Les déclencheurs émotionnels

Ce qui se passe : Quand vous entendez une critique, un reproche ou un mot qui vous touche personnellement, votre système de défense s'active. Vous arrêtez d'écouter et vous commencez à vous protéger.

Le contremesure : Remarquez la réaction physique (tension dans les épaules, accélération du pouls) sans agir dessus. Dites-vous intérieurement : "C'est un déclencheur. Je vais continuer d'écouter." L'émotion passera.

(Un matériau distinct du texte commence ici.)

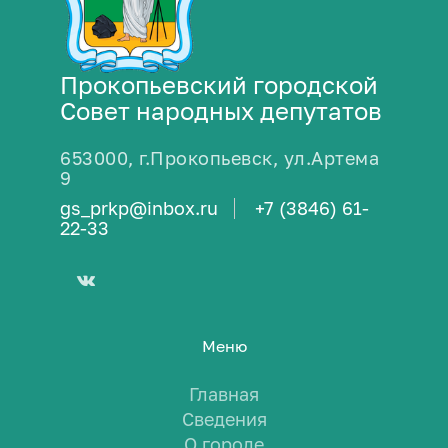
Прокопьевский городской
Совет народных депутатов
653000, г.Прокопьевск, ул.Артема
9
gs_prkp@inbox.ru
+7 (3846) 61-
22-33
Меню
Главная
Сведения
О городе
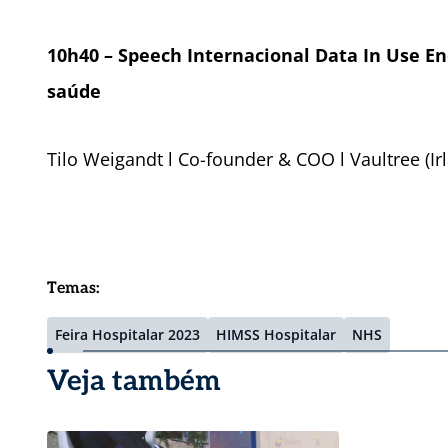
10h40 – Speech Internacional Data In Use E
saúde
Tilo Weigandt l Co-founder & COO l Vaultree (Ir
Temas:
Feira Hospitalar 2023
HIMSS Hospitalar
NHS
Veja também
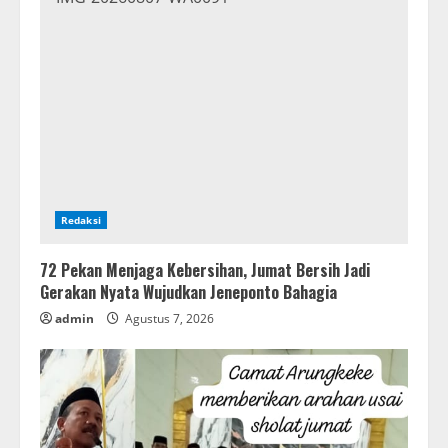
Redaksi
72 Pekan Menjaga Kebersihan, Jumat Bersih Jadi
Gerakan Nyata Wujudkan Jeneponto Bahagia
admin
Agustus 7, 2026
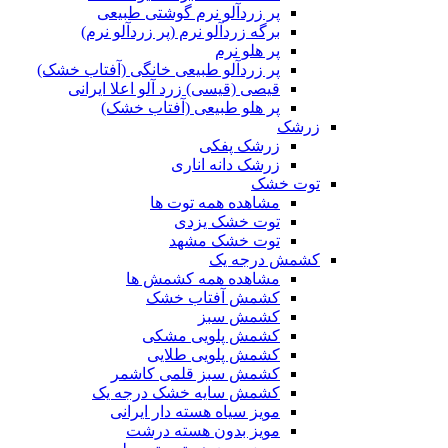
پر زردآلو نرم گوشتی طبیعی
برگه زردآلو نرم (پر زردآلو نرم)
پر هلو نرم
پر زردآلو طبیعی خانگی (آفتاب خشک)
قیصی (قیسی) زرد آلو اعلا ایرانی
پر هلو طبیعی (آفتاب خشک)
زرشک
زرشک پفکی
زرشک دانه اناری
توت خشک
مشاهده همه توت ها
توت خشک یزدی
توت خشک مشهد
کشمش درجه یک
مشاهده همه کشمش ها
کشمش آفتاب خشک
کشمش سبز
کشمش پلویی مشکی
کشمش پلویی طلایی
کشمش سبز قلمی کاشمر
کشمش سایه خشک درجه یک
مویز سیاه هسته دار ایرانی
مویز بدون هسته درشت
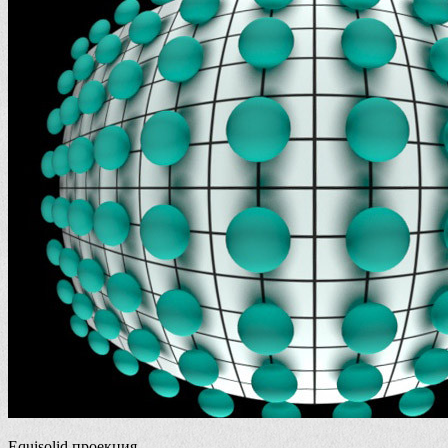
Equisolid проекция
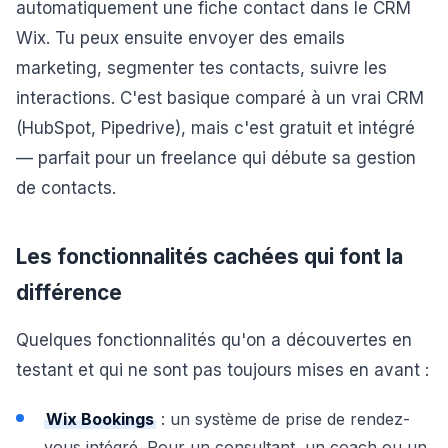
automatiquement une fiche contact dans le CRM
Wix. Tu peux ensuite envoyer des emails
marketing, segmenter tes contacts, suivre les
interactions. C'est basique comparé à un vrai CRM
(HubSpot, Pipedrive), mais c'est gratuit et intégré
— parfait pour un freelance qui débute sa gestion
de contacts.
Les fonctionnalités cachées qui font la
différence
Quelques fonctionnalités qu'on a découvertes en
testant et qui ne sont pas toujours mises en avant :
Wix Bookings
: un système de prise de rendez-
vous intégré. Pour un consultant, un coach ou un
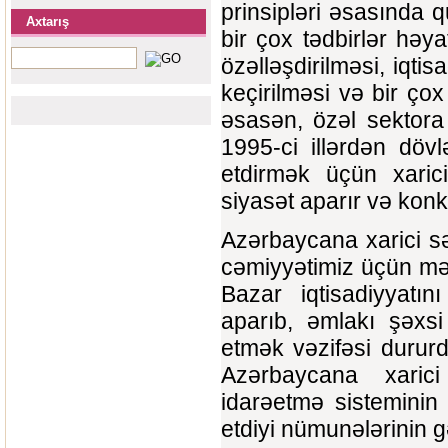
prinsipləri əsasında q
Axtarış
bir çox tədbirlər həya
özəlləşdirilməsi, iqtis
keçirilməsi və bir çox
əsasən, özəl sektora
1995-ci illərdən dövl
etdirmək üçün xaric
siyasət aparır və konk
Azərbaycana xarici s
cəmiyyətimiz üçün mə
Bazar iqtisadiyyatı
aparıb, əmlakı şəxsi
etmək vəzifəsi durur
Azərbaycana xarici
idarəetmə sisteminin 
etdiyi nümunələrinin gə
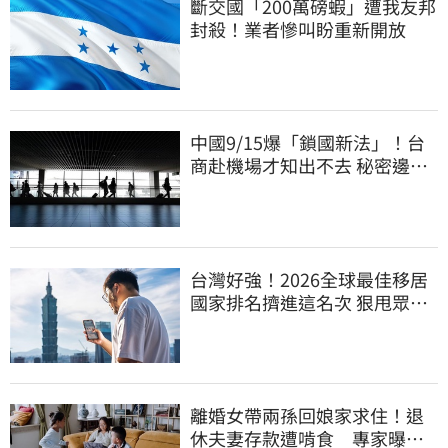
斷交國「200萬磅蝦」遭我友邦
封殺！業者慘叫盼重新開放
中國9/15爆「鎖國新法」！台
商赴機場才知出不去 秘密邊控
合法化
台灣好強！2026全球最佳移居
國家排名擠進這名次 狠甩眾多
歐美熱門國家
離婚女帶兩孫回娘家求住！退
休夫妻存款遭啃食 專家曝這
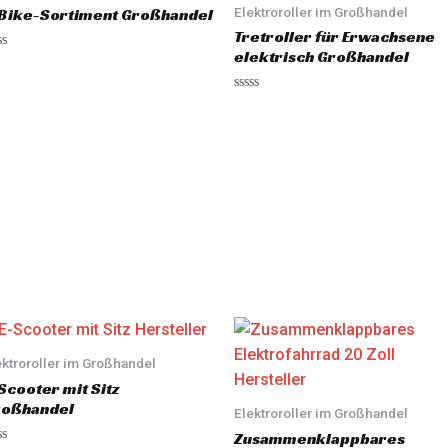
Elektroroller im Großhandel
Bike-Sortiment Großhandel
Tretroller für Erwachsene
elektrisch Großhandel
R
a
t
e
d
0
o
u
t
o
f
5
ektroroller im Großhandel
Scooter mit Sitz
roßhandel
Elektroroller im Großhandel
Zusammenklappbares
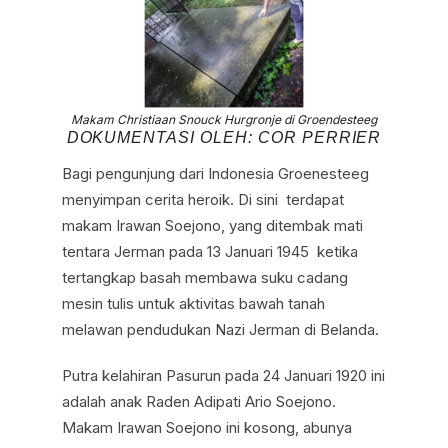
Makam Christiaan Snouck Hurgronje di Groendesteeg
DOKUMENTASI OLEH: COR PERRIER
Bagi pengunjung dari Indonesia Groenesteeg
menyimpan cerita heroik. Di sini terdapat
makam Irawan Soejono, yang ditembak mati
tentara Jerman pada 13 Januari 1945 ketika
tertangkap basah membawa suku cadang
mesin tulis untuk aktivitas bawah tanah
melawan pendudukan Nazi Jerman di Belanda.
Putra kelahiran Pasurun pada 24 Januari 1920 ini
adalah anak Raden Adipati Ario Soejono.
Makam Irawan Soejono ini kosong, abunya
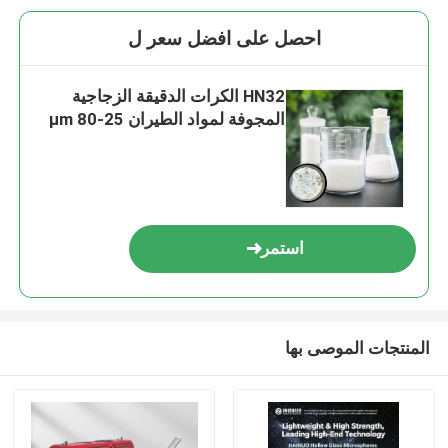
احصل على افضل سعر ل
HN32 الكرات الدقيقة الزجاجية
المجوفة لمواد الطيران 25-80 μm
استمر
المنتجات الموصى بها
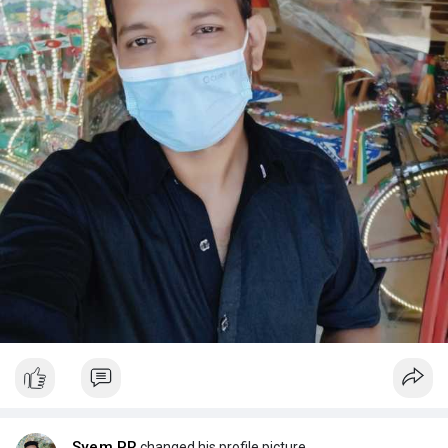
Syem PR
changed his profile picture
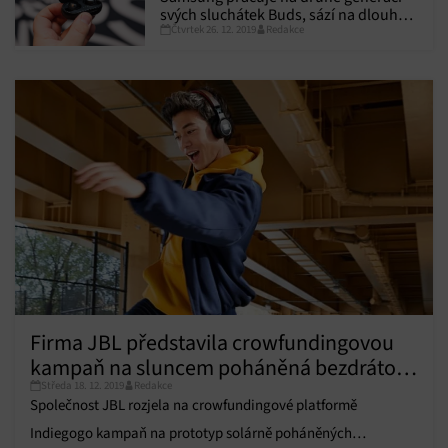
svých sluchátek Buds, sází na dlouhou
Čtvrtek 26. 12. 2019
Redakce
výdrž baterie
Firma JBL představila crowfundingovou
kampaň na sluncem poháněná bezdrátová
Středa 18. 12. 2019
Redakce
sluchátka, která slibují prakticky
Společnost JBL rozjela na crowfundingové platformě
neomezenou výdrž
Indiegogo kampaň na prototyp solárně poháněných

L'information que vous aurez captée, elle, restera.


Les points essentiels à retenir

"La chose la plus puissante qu'un manager puisse faire dans la plupart des conversations, c'est de se taire et d'écouter."

  • L'écoute active n'est pas innée — c'est une compétence structurée qui s'apprend et se travaille au quotidien.
  • La plupart des managers stagnent aux niveaux 2-3 (semblant et écoute sélective) — le niveau 5 (écoute empathique) est celui qui transforme les relations.
  • Cinq techniques suffisent : reformulation, questions ouvertes, silence stratégique, miroir et validation émotionnelle.
  • La pratique bat la théorie : les trois exercices quotidiens (début silencieux, réflexion de réunion, défi de synthèse) produisent des résultats visibles en quelques semaines.
  • Vos plus grands ennemis sont internes : biais de confirmation, envie de résoudre, multitâche, préparation de réponse et déclencheurs émotionnels.